Broadway is awash with royalty these days, from “Six” to “Aladdin,” “The Lion King” to “Camelot” — and fairy tales were just on with “Into the Woods.” “Bad Cinderella” pilots a rocky course by wanting to tell a princess story with a non-conformist who then conforms.
Being British, it naturally also reveals a ton of psychodrama when it comes to royalty, ripping the institution whenever it can, from breeding and privilege to perhaps a dig at more recent events: “Nothing like the marriage of a prince to a commoner to give the illusion of equality and stop people getting all revolution-y.”

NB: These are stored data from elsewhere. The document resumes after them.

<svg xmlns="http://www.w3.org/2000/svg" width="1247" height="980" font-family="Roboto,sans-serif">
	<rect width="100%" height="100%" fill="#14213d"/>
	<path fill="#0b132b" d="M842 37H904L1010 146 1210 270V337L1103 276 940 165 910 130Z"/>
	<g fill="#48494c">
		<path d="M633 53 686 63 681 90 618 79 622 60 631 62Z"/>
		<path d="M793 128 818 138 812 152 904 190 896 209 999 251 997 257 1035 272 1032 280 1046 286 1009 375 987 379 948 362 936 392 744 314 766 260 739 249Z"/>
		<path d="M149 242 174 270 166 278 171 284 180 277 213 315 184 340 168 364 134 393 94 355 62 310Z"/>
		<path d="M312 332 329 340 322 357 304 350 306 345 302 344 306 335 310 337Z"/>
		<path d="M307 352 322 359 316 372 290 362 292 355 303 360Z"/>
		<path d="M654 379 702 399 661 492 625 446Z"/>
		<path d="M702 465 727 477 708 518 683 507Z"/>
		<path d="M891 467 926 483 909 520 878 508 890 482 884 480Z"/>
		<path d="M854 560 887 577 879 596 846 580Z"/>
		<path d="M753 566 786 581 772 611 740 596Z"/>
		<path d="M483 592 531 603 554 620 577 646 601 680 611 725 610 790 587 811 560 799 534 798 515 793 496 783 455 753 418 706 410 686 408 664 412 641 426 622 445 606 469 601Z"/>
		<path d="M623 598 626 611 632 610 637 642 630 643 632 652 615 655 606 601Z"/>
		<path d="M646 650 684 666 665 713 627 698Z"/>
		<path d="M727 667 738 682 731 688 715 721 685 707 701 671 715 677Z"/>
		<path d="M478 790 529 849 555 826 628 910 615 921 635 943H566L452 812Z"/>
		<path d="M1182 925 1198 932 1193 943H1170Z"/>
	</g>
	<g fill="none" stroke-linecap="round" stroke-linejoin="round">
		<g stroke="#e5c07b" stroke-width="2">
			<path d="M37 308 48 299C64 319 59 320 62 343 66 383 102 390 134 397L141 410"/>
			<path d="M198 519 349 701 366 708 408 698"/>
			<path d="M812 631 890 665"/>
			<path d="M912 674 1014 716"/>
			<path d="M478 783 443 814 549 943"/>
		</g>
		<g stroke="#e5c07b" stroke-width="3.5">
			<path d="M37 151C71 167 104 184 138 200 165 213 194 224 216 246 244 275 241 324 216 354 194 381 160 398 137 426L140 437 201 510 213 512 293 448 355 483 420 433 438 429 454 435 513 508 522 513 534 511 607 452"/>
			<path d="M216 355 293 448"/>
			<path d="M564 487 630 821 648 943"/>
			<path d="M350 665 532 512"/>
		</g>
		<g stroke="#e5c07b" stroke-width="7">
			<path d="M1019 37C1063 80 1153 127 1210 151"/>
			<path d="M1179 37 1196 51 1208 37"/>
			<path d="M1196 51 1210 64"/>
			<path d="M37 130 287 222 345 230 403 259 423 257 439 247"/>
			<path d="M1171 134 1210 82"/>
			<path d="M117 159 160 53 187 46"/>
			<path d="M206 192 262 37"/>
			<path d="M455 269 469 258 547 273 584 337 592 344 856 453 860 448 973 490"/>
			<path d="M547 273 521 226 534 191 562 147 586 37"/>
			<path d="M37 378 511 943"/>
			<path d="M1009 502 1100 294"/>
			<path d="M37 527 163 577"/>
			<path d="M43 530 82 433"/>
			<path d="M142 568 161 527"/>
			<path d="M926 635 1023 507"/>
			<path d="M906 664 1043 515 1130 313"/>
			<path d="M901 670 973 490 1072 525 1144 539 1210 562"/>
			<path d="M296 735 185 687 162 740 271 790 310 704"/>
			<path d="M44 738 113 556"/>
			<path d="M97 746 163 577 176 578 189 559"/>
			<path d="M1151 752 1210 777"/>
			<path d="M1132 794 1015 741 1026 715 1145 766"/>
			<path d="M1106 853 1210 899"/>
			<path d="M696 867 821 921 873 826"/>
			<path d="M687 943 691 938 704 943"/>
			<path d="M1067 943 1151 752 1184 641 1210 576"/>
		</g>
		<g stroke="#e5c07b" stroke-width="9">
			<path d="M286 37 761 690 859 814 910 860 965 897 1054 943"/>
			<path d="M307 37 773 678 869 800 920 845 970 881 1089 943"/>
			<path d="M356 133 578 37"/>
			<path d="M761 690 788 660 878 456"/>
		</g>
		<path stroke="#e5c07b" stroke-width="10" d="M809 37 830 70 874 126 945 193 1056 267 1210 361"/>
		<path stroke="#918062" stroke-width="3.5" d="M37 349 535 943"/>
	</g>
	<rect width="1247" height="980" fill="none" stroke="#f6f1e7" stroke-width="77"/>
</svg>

One bright spot is Carolee Carmello, who is simply perfection as the evil stepmother, rattling off insults with aplomb — “Gain one more ounce and you’ll be disowned!” — and offering a great duet with the queen, “I Know You.” Other standout songs include “Only You, Lonely You” and “Unfair.” But “Far Too Late” never seems to end and the trio singing “Moment of Triumph” step on each other.

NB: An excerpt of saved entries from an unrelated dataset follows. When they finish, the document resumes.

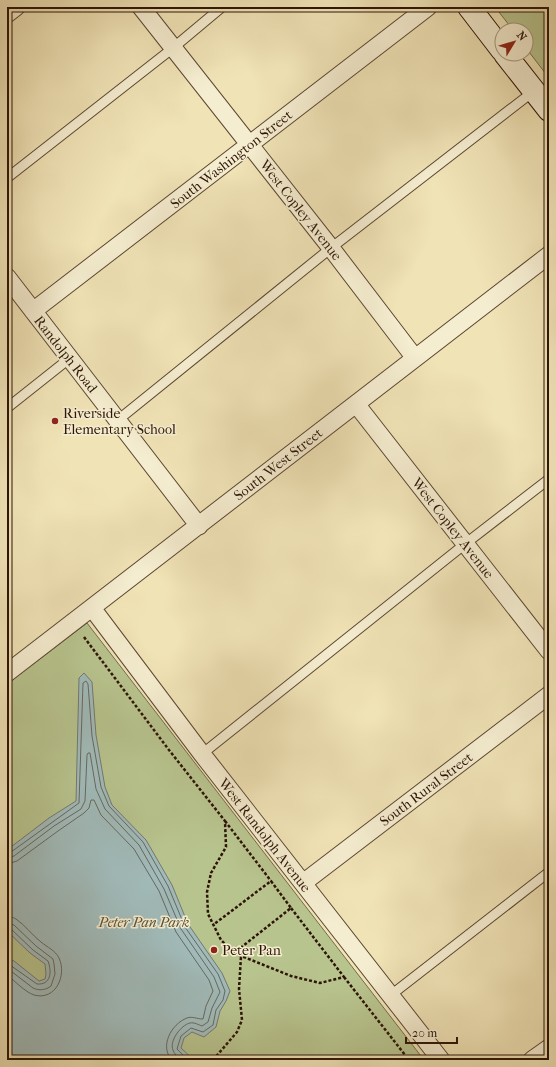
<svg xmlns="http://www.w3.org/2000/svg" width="556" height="1067" viewBox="0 0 556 1067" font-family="'IM FELL French Canon',serif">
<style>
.green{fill:#b8c48e;stroke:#726c4a}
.water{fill:#a1bbba;stroke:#727872}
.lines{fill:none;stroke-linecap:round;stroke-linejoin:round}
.shore{stroke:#666860;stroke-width:1}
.service-casing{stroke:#5d4832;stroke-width:11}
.minor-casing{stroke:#5d4832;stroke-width:19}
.secondary-casing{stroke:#2c1406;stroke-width:24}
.path{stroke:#2c1406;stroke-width:2.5;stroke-dasharray:3 2;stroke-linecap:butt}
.service{stroke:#f5edd0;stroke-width:9}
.minor{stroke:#f5edd0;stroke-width:17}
.secondary{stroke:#f5edd0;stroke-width:22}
.poi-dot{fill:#8f2418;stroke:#f5edd0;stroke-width:1.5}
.labels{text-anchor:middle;stroke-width:3;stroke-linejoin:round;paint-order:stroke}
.street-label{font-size:14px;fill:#2c1406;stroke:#f5edd0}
.poi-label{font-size:14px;fill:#2c1406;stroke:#f5edd0;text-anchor:start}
.park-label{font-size:14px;font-style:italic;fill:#5d5236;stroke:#f5edd0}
</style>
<rect width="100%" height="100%" fill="#f0e3b6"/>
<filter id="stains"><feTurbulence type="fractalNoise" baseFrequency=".005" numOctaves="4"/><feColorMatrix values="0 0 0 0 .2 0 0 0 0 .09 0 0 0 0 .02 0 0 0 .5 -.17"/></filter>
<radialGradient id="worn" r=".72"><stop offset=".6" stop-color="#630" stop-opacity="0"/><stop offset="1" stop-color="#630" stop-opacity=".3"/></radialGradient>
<!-- green -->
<path class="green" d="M 495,7 L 549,7 L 549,78 L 526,48 L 526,30 L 513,30 Z
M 87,623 L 424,1060 L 7,1060 L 7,684 Z"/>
<!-- water -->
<path class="water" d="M 84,673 L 92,682 L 96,735 L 105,787 L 112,805 L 146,840 L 172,885 L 188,924 L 222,973 L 230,991 L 226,1001 L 220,1011 L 216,1027 L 204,1037 L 192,1032 L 184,1038 L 181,1048 L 194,1060 L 7,1060 L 7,958 L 14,961 L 39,981 L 45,979 L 46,974 L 45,964 L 30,953 L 7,931 L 7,850 L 49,818 L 76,801 L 79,678 Z"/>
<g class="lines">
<!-- shore -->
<path class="shore" d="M 7,852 L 11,852 L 79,803 L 83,683 L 86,681 L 88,684 L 92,736 L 101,787 L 109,806 L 143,842 L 168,886 L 185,927 L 218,974 L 225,991 L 223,1000 L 216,1010 L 213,1025 L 203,1032 L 191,1028 L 181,1036 L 177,1049 L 188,1060
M 7,858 L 14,856 L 54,826 L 81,809 L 85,801 L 87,755 L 88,753 L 90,753 L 96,789 L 105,809 L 139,845 L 164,889 L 181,929 L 214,977 L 220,992 L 212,1008 L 208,1022 L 202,1026 C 199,1025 194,1022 190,1023 C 181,1025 169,1041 173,1050 C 174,1054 178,1057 181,1060
M 7,864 L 17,861 L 58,831 L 84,813 L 89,808 L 91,800 L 94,800 L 101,815 L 134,849 L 159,891 L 176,932 L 209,980 L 213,991 L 206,1006 L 203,1019 C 197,1019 192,1016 187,1018 C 171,1024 159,1047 172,1060
M 7,917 C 10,917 13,917 16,919 C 25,925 32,935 41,942 C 47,947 56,951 59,958 C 67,975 56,1001 34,995 C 25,992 15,981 7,975
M 7,923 L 14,925 L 36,946 L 53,959 L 54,964 L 55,974 L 51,986 C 46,990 39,991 33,988 L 7,968
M 7,928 L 11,929 L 33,950 L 48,961 C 52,972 51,985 37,984 L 7,963"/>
<defs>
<path id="service" d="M 7,178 L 173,48 L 222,7
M 7,408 L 70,358
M 118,420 L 331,248 L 534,91
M 202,754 L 465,544 L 549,479
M 391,995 L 549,872"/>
<path id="minor" d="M 141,7 L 331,248 L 415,358
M 7,14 L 16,7
M 7,277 L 199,526
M 33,311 L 428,7
M 356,404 L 549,651
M 92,608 L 202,754 L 441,1060
M 7,673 L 549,255
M 303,883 L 549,695
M 532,1060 L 549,1048"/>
<path id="secondary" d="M 469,7 L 502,50
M 505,54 L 549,110"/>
</defs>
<!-- service casing -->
<use href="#service" class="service-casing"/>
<!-- minor casing -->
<use href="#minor" class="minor-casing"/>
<!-- secondary casing -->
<use href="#secondary" class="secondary-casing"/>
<!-- path -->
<path class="path" d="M 84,637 L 169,750 L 225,821 L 226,847 L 211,873 L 207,892 L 208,914 L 221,940 L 234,953 L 291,908 L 271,881 L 213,925
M 225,821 L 271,881
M 234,953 L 291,976 L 320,983 L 344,977 L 291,908
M 344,977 L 409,1060
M 213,1060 L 237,1032 L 242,1020 L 239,989 L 241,956"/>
<!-- service -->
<use href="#service" class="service"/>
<!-- minor -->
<use href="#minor" class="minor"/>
<!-- secondary -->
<use href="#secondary" class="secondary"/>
</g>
<!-- markers -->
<g class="poi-dot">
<circle cx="55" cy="421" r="4"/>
<circle cx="214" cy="950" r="4"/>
</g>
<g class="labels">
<!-- street labels -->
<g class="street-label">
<text transform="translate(231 159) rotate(-38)" y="5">South Washington Street</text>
<text transform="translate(301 210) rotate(52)" y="5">West Copley Avenue</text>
<text transform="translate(66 354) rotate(52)" y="5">Randolph Road</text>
<text transform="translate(278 464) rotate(-38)" y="5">South West Street</text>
<text transform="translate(453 528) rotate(52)" y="5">West Copley Avenue</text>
<text transform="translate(426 789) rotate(-37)" y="5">South Rural Street</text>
<text transform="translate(265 835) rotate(52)" y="5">West Randolph Avenue</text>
</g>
<!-- poi labels -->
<g class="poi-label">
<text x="63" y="418">Riverside<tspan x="63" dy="16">Elementary School</tspan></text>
<text x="222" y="955">Peter Pan</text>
</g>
<!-- park labels -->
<g class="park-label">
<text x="144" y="927">Peter Pan Park</text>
</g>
</g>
<!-- margin -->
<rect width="556" height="1067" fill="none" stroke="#f0e3b6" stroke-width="24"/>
<rect x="8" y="8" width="540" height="1051" fill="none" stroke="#2c1406" stroke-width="2"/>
<rect x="12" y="12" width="532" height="1043" fill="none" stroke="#2c1406"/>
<!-- north arrow -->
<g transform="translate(514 42) rotate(52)"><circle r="19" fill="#f5edd0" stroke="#a5967f"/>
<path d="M0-3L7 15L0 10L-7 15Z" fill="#8f2418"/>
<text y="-6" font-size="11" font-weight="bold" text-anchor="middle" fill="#2c1406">N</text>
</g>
<!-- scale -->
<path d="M406 1037v6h51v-6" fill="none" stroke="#2c1406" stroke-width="2"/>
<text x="412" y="1037" font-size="12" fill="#2c1406" stroke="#f5edd0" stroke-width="3" paint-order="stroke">20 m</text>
<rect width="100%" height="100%" filter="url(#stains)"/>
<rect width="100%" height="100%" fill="url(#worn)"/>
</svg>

There’s just too much here, from the over-the-top costumes to cast members milling in the audience, to the fog machine going into overdrive to men twerking onstage to a uselessly detailed map of Belleville slipped into the Playbill. “Oh my God, do you ever stop?” a prince even at one point asks Cinderella.
This is a musical that simply outstays its welcome, unable to finish, or as it likes to repeatedly joke, have a “happy ending.” You will long for the sound of birdsong.